Juices dripping sensually down the repentant goat’s blackening body, he took out a large knife and cut off a piece of crispy flesh for me to try and, like a true nature’s son, it melted down immediately, a wondrous sensation to be a part of. The bubbling moisture dripped on the flames from the torso, taunting them to rise higher and higher—the slight crackle and definite pop was sweet soul music to my ears.
The souhia was done in the early afternoon the next day. Taken into the kitchen to be judiciously carved, a moderate slab was portioned off for me and plated with some cheboudjen—a special green rice—as well as a side-salad with green peppers and onions, with some expertly fried plantains to taste. With a skin that was covered in Alassane’s secret spices, it lead with a jerky-like texture that made you work for the lean meat underneath, which had a wonderfully gaminess; with a beautifully moist taste all its own, the delicious rituals of dining commenced, wiping greasy hands down the front of our shirts while imbibing on this tangible taste sensation.
The aforementioned goat’s head, long missing from the main meal, had apparently been put in an old pot and left to boil, simmering on the open fire all morning. What Mick Jagger would possibly call goat’s head soup, they call it zougousoup in Burkina Faso; with the tender facial meat sloughed off and drowning in various depths of vegetables such as carrots and onions, it made for a rich broth, itself made with even richer meat.

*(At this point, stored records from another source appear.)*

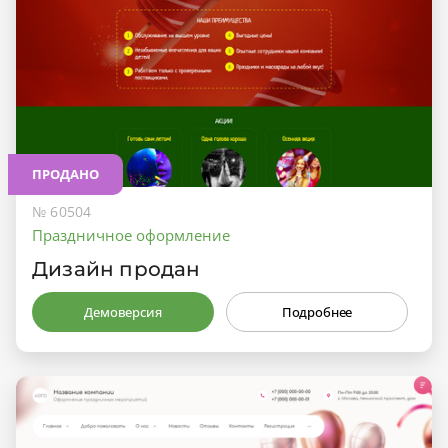
ПРОДАНО
№ 60504
Праздничное оформление
Дизайн продан
Демоверсия
Подробнее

For those willing to partake, the soup was absolutely dining with Mr. D…elicious.
As the party began to thin and most started to retire back to the cold grey dystopia that waited outside the estate’s gates, Alassane called me over, having saved a special part to share: the soupe de cerveau, or the eyes and, especially, brains of the young goat. What I considered almost a badge of honor, I watched covetously as he cracked the well-cooked skull with a comically large cleaver; the brains exposed themselves proudly, looking almost like a cottony little ball but with a slightly metallic taste. The fat eyeballs though were a gooey mass of deliciousness that truly tastes like nothing you’ve had before unless, of course, it’s been eyeballs.
Wiping my mouth, I smiled when I realized how I enjoyed not only the “authentic” nature of the food that was served, but of the absolute friendship that has sparked up because of it; Alassane is so much more just than a guide to his country’s eats …he’s a hilarious storyteller, a spiritual leader, a strong shoulder, an optimistic soul and, best of all, a person to honestly look up, a worthy man that truly embodies the American dream as it’s supposed to be.
So the next time when you’re complaining about the lack of “authentic” food in the culinary designs of Oklahoma City and beyond, take a step back and instead lament the lack of divergent personages from far and away in your life–friendships that should be and lasting bonds that could be. Cómpralo ya!